● EXERCISE REQUIREMENTS:
Which lines of the entries contain the string "pour"? Please find them and copy them.
◆ ◆ ◆ ◆
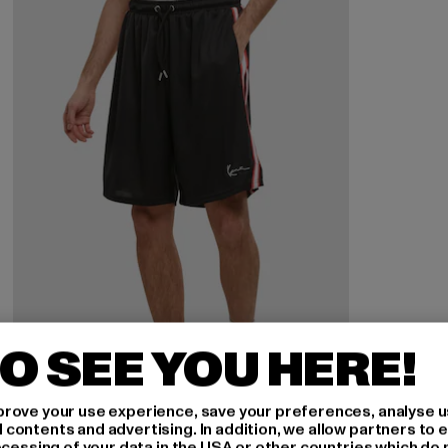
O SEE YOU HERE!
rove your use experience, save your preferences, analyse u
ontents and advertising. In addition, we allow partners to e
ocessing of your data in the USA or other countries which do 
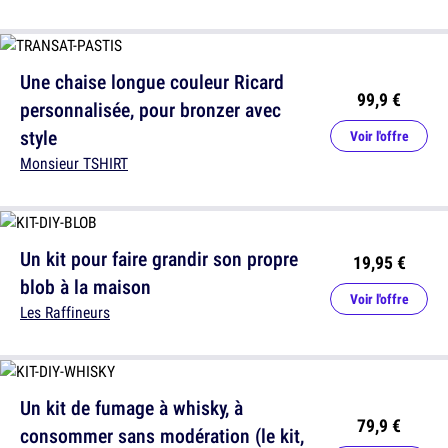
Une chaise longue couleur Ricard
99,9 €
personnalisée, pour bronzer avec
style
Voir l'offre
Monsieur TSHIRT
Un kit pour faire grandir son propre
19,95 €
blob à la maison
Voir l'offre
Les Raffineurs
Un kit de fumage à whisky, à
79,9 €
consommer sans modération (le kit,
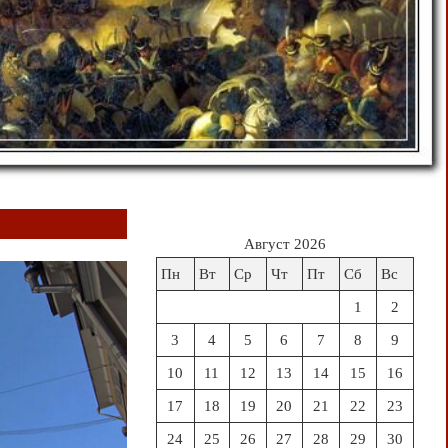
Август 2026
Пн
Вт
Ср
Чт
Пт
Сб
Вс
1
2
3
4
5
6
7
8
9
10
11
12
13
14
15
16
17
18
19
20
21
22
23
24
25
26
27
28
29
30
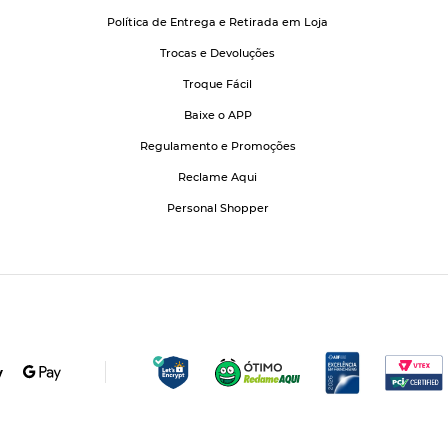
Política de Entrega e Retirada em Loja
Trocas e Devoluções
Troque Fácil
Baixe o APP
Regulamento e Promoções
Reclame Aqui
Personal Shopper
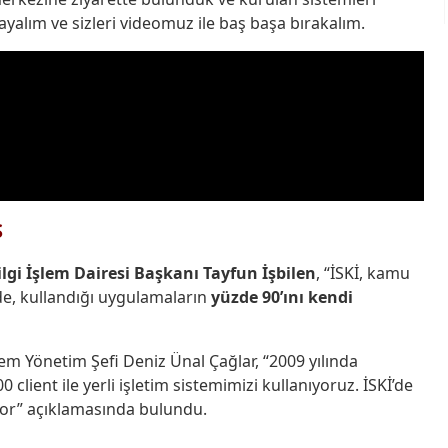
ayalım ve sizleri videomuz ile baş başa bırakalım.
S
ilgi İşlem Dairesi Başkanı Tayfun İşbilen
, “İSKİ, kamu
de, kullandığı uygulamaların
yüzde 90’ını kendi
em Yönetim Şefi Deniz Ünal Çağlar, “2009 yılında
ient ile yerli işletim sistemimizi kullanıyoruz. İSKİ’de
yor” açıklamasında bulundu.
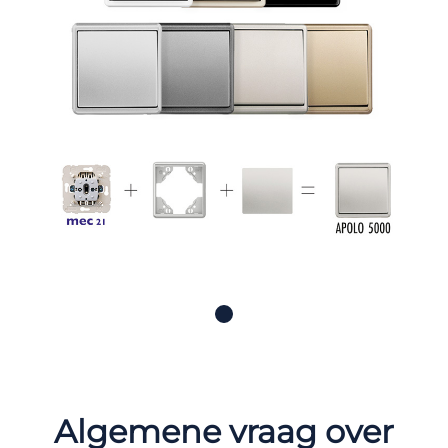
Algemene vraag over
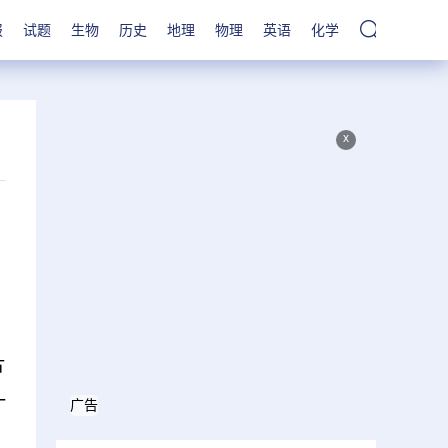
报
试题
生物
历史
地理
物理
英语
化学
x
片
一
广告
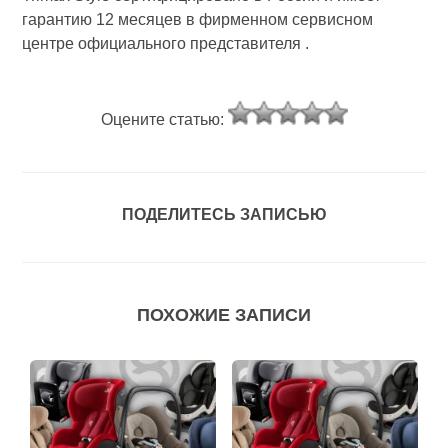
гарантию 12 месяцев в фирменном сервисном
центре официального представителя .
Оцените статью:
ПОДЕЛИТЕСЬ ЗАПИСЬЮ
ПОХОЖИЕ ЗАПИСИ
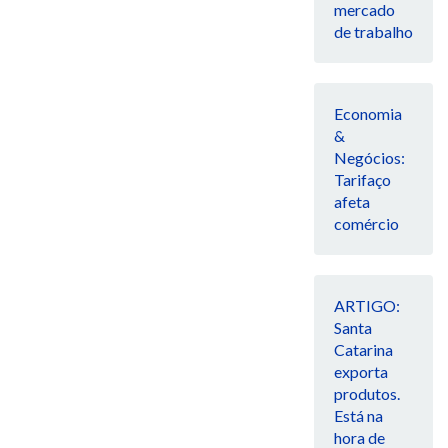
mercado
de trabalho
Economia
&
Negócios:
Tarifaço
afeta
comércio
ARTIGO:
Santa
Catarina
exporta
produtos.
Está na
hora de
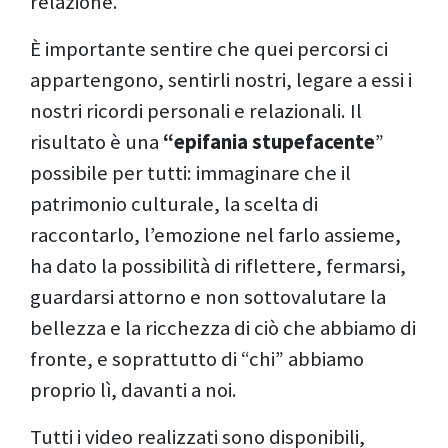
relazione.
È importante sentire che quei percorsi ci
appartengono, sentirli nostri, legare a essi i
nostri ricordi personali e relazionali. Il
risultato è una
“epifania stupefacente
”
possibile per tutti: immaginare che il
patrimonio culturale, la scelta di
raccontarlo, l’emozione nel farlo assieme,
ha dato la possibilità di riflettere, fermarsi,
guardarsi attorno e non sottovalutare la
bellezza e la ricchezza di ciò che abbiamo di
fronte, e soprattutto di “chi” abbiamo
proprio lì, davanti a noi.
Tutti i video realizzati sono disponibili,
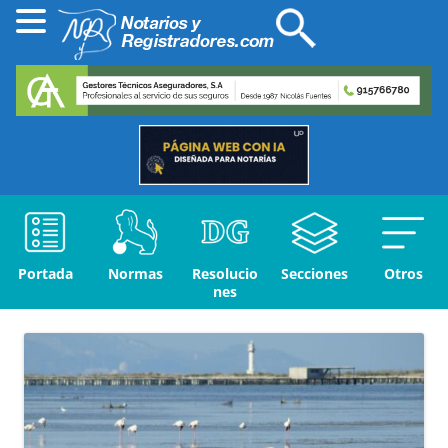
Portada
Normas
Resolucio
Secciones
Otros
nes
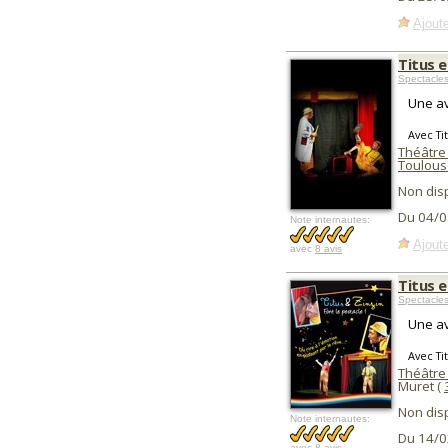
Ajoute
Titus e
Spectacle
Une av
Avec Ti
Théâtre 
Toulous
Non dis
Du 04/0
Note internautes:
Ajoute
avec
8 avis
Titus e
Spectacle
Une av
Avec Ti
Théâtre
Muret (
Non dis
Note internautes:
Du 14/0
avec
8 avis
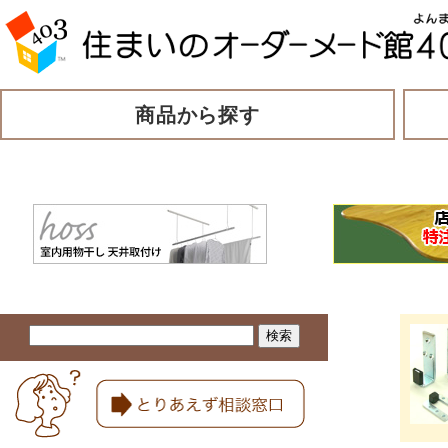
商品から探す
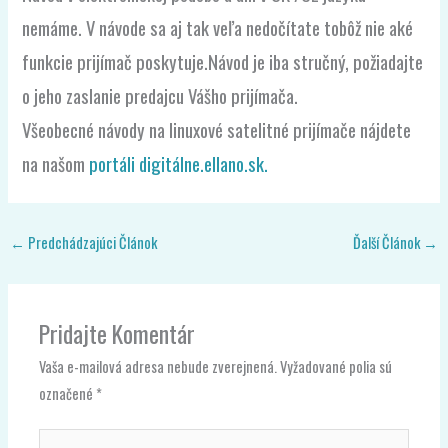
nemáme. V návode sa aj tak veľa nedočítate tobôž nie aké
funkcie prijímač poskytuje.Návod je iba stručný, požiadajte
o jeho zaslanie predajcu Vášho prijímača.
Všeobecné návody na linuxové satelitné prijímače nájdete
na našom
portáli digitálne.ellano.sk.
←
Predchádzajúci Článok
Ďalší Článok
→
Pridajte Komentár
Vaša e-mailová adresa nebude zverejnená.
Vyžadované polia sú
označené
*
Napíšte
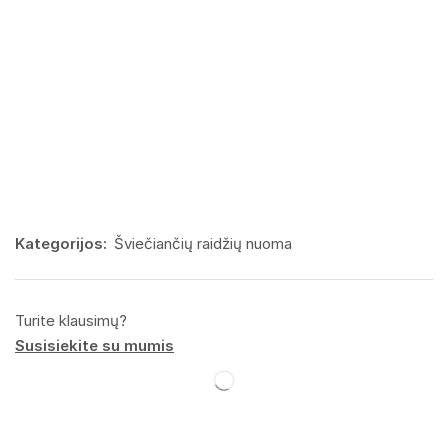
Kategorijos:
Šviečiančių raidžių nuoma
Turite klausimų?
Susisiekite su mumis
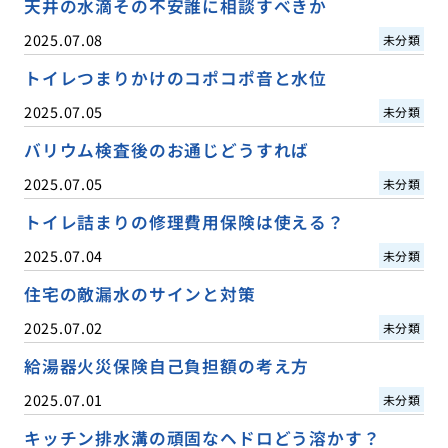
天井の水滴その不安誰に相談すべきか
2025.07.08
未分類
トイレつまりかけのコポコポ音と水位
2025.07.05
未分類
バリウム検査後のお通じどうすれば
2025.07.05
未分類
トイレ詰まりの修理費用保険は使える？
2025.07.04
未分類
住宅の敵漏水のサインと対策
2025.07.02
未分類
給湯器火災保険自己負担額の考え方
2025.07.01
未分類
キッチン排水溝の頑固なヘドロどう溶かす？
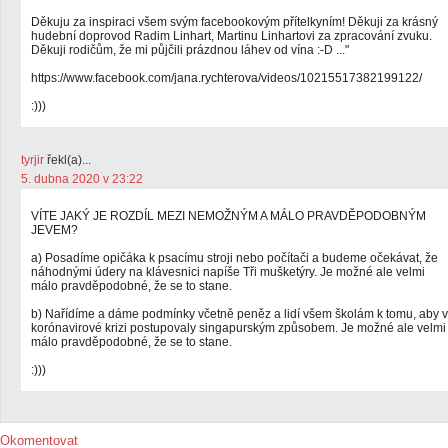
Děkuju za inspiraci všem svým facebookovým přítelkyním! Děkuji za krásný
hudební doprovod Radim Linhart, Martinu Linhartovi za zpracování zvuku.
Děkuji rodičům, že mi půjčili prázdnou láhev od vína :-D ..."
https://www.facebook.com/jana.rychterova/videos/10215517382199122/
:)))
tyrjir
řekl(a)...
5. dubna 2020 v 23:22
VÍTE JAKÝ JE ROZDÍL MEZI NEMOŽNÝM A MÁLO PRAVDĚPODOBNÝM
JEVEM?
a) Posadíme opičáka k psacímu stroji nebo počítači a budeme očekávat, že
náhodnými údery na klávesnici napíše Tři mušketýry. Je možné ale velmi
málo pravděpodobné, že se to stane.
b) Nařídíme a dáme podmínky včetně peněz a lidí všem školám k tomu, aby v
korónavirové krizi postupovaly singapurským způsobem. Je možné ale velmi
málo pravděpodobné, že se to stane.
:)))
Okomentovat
◆ ◆ ◆ ◆
● SOLUTION TO THIS PROBLEM:
personnalisée, pour bronzer avec
Un kit pour faire grandir son propre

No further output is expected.